Ex-staffers at Israeli embassy in UK: We couldn’t serve under current government

23 former employees say current staff are part of effort to ‘whitewash Israel’s first government with explicitly anti-democratic intentions,’ urge them to join protest movement

Police maintain a cordon as demonstrators rally in support of Israel outside the Israeli Embassy in central London on May 23, 2021. (Tolga Akmen/AFP)
Police maintain a cordon as demonstrators rally in support of Israel outside the Israeli Embassy in central London on May 23, 2021. (Tolga Akmen/AFP)

Twenty-three former employees of the Israeli Embassy in London penned an op-ed Friday in which they declared that they would not have been able to have performed their jobs in good conscience if they were still serving the diplomatic mission under the current Israeli government.

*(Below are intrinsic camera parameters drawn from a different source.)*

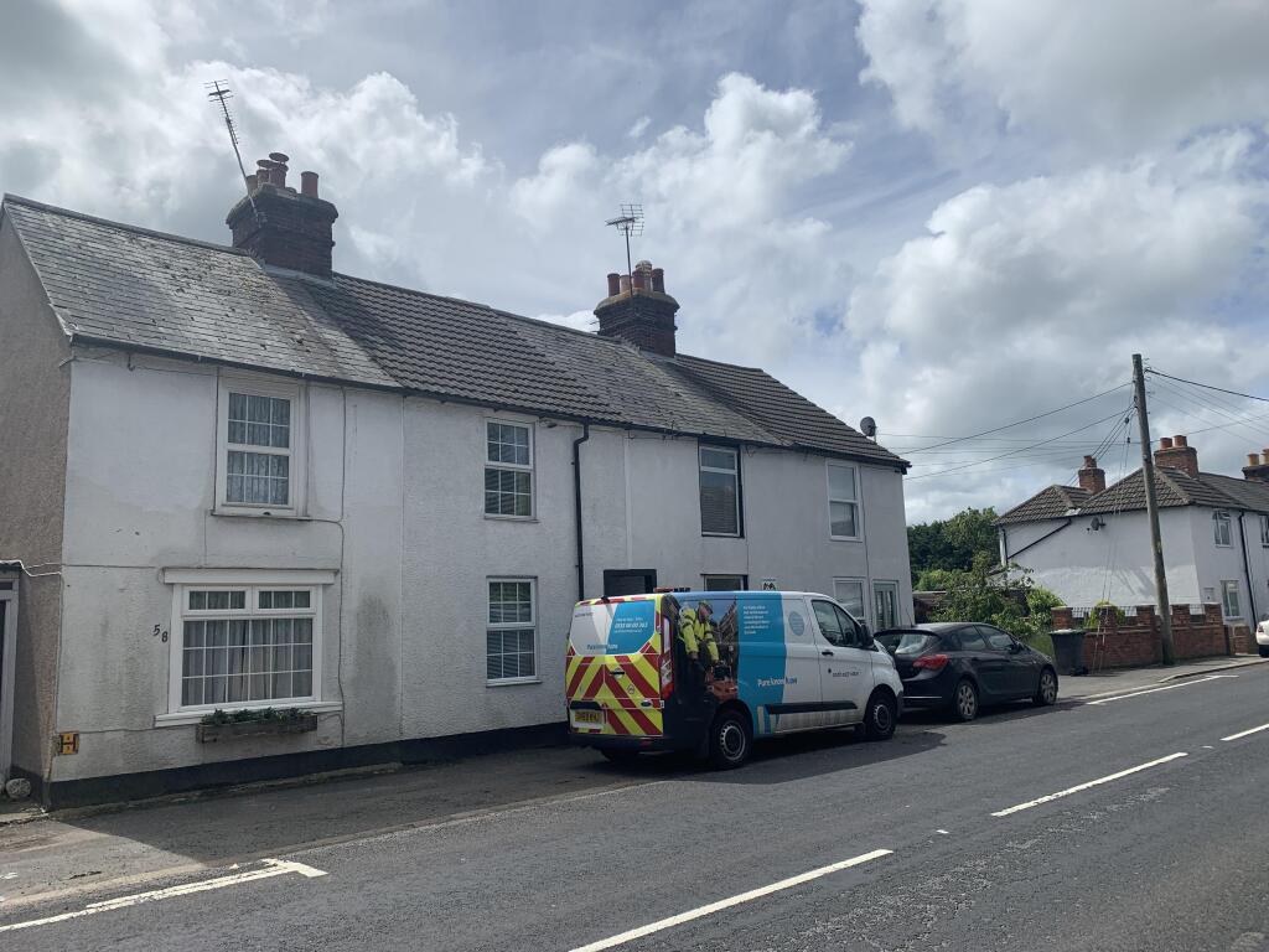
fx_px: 953
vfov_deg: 53.1
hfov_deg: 67.3
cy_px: 476
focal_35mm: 26
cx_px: 634
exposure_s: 1/5128
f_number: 1.8
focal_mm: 4.25
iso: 25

“Amid the crisis brought about by Israel’s extremist coalition, we do not believe that the Embassy is any longer a place where the interests of the Jewish and democratic State of Israel can effectively be represented,” the ex-staffers wrote in the UK Jewish Jews, a Times of Israel partner.

The op-ed was the latest expression of dissent to the policies of Prime Minister Benjamin Netanyahu’s hardline government that was sworn in on December 29, 2022. Like much of the criticism being voiced of late, the former embassy staffers focused on the coalition’s effort to overhaul the judiciary along with the comments and conduct of the government’s far-right ministers.

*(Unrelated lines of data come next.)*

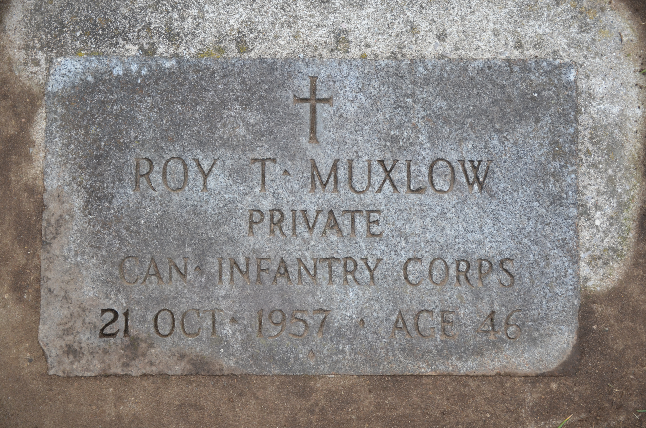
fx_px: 1074
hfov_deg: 33.5
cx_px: 323
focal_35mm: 60
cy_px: 214
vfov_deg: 22.5
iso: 320
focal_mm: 40
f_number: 5.6
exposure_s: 1/125
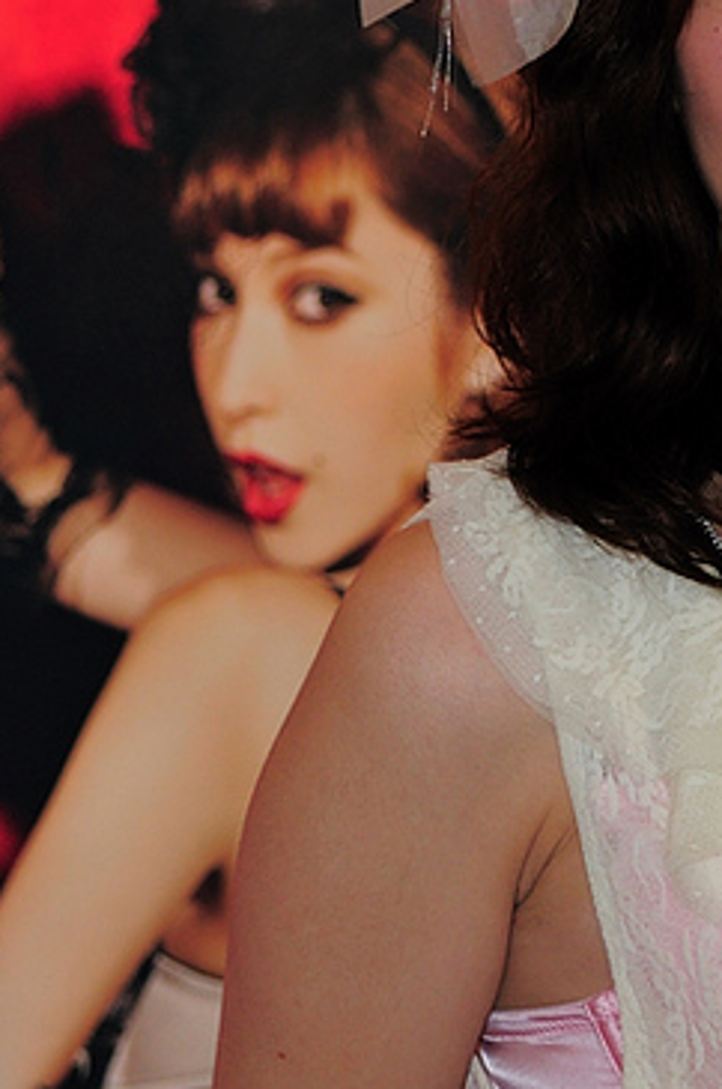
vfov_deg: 7.3
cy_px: 644
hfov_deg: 4.8
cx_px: 907
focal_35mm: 282
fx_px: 8515
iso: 400
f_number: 4.5
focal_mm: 70
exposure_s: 1/60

The authors are a combination of British, Israeli and dual nationals who served as speechwriters, press and public affairs officers, security officers, administrators and support staff at the Israeli mission in London

They stressed that they are proud to have served at the embassy but, “if we worked there today then if we hadn’t already walked out we would be strongly considering our positions.”

The ex-staffers explained that their old jobs involved “communicating difficult truths to the British public about the tough choices a democratic state must take to defend its citizens from terror, and communicating positive facts about Israel as a vibrant, thriving, liberal democracy in stark contrast to the slanders of Israel’s enemies.”

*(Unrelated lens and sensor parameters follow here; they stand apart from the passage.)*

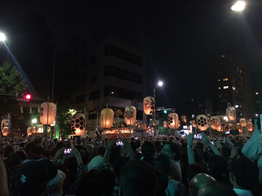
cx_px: 131
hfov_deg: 60.0
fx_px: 227
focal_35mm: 30
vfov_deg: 46.8
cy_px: 98
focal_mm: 4.12
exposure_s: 1/15
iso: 400
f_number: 2.2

Israeli Ambassador to the UK Tzipi Hotovely, center right, is seen at the Conservative Party Conference in Manchester, England on October 5, 2021. (AP Photo/Jon Super)

“Sadly, under this government, embassy staff are no longer part of an effort to tell difficult truths on behalf of a liberal democracy, but part of an effort to whitewash Israel’s first government with explicitly anti-democratic intentions,” the former embassy employees wrote.

“You cannot credibly warn of the dangers of extremism when Israel’s finance minister responds to murderous mob violence against the village of Huwara by calling for the ethnic cleansing of that village by the IDF,” they said, referring to Bezalel Smotrich, who called for the state to “wipe out” the Palestinian town of Huwara where two Israeli brothers were shot dead in a terror shooting last month and where hundreds of settlers carried out a deadly rampage hours later. Smotrich later condemned the rampage and apologized for calling to eradicate the town.

“You cannot credibly warn of the threat of terror which Israeli citizens tragically face daily while working for a government whose national security minister has multiple convictions for violence and incitement to terror,” they said, referring to Itamar Ben Gvir. The Otzma Yehudit chairman was found guilty of supporting a terror organization in 2007 for holding up a sign at a protest that read “Expel the Arab enemy” and “Kahane was right,” referring to the late-extremist rabbi Meir Kahane, whom Ben Gvir has described as his mentor.

“You cannot credibly strengthen the relationship between Israel and Britain on the basis of solidarity between democratic states while working for this government,” the ex-staffers continued.

“A government that seeks to move Israel out of the camp of liberal democracies. A government that by pushing through “judicial reforms” would remove all the civil rights protections enjoyed by Israel’s citizens, trampling the values of Israel’s Declaration of Independence,” they wrote of the judicial overhaul, which critics say will gut the power of the High Court of Justice, leaving no protection for minority populations under the ruling government.

“You cannot credibly strengthen the relationship between Israel and Britain on the basis of solidarity between democratic states while working for this government,” they said. “We could not in good conscience have done our jobs for a government that is betraying the Zionist vision of a Jewish and democratic state and imperiling its future.”

The writers called on current staffers to join the protest against the government that is being organized by Israeli ex-pats outside the embassy on Sunday. “In the face of an unprecedented crisis, we hope that you will not stand by, but do the same.”